Ivanda estimated the algorithmic reaction was responsible for “probably 50%” of recent intraday volatility linked to the Iran war, way more than the single‑digit role they played in earlier crises such as the start of the Ukraine war. The TTF front‑month contract was previously identified as being heavily influenced by algorithmic trading in a 2023 probe by the Dutch ACM energy regulator.
These were based on past texts and price reactions, making trades vulnerable to an avalanche of often unreliable social media posts, however, he added.
Another trader said: “There’s no barrier for fake news or false information to be spread. Even unreliable information can move markets. Even if 80% of an account is rubbish, it doesn’t matter. If the market is convinced, it moves the market.”
Case study
Among “numerous” episodes, market participants pointed to a brief post on 24 April about possible Iran‑US talks.
At 13:08 CET that day, First Squawk, a global financial news service producing short posts every other minute, posted: “Pakistan may announce today the resumption of negotiations between Iran and America – sources.”

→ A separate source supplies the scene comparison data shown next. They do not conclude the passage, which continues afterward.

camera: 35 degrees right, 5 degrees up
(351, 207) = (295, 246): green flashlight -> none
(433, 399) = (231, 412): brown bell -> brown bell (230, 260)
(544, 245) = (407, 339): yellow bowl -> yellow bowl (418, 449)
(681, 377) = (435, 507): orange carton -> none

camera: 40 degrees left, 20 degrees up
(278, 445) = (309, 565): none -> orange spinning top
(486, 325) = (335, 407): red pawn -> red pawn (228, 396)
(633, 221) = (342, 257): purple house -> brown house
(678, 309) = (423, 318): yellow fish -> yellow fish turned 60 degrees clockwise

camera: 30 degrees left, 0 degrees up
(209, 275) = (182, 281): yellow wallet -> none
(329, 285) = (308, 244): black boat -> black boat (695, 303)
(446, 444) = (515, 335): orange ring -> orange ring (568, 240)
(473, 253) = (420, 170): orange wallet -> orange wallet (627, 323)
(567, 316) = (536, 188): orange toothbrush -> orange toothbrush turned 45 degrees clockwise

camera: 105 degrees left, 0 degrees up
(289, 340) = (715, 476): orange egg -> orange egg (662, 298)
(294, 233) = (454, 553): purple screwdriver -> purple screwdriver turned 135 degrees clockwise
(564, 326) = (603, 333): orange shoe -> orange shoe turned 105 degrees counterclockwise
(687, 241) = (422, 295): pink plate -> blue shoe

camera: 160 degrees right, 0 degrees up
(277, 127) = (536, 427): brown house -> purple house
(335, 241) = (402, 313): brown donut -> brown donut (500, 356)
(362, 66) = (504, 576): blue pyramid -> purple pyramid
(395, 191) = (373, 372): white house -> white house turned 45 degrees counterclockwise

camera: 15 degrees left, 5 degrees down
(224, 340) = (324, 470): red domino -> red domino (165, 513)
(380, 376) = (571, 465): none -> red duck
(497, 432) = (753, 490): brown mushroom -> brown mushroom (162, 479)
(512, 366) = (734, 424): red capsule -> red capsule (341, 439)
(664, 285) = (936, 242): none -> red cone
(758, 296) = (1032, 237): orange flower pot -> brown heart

Within minutes TTF front-month volumes surged and prices plunged as bots rushed to sell positions on the bearish sentiment expressed in the post, Montel data showed.
The mechanics are straightforward. When lots of systems react to the same short post and speculators hold big one‑sided bets, a small push can set off a chain reaction.
Compounding the issue, traders said algos commonly took signals from related markets such as Brent crude, so a shock in one market quickly spread to gas.
More short-term could increase algo effects
The International Energy Agency warned in a recent report that the share of spot gas and flexible LNG in total EU supply could rise to around two‑thirds by 2030, which “could increase exposure to short‑term price volatility.”
The agency also noted that in the past two years the share of long‑term contracts together with domestic production had fallen from about 80% to roughly 50%.
That shift could help explain extreme positioning on the TTF front month, where the contract was currently trading around EUR 49/MWh at time of writing, up 53% since the start of the war. At the height of the conflict in late March, prices hit EUR 70/MWh, double what they were before the conflict began and a three-year high.
“The price swings are driven by multiple, compounding layers. It’s a volatility cake that explodes itself: each layer triggers the next, bigger volatility explosion. It is a real mess,” said Seb Kennedy, CEO and founder of market analysts Energy Flux.
“At the very best these markets are not functioning as intended and at worst are just broken and not fit to deliver accurate price signals,” he added.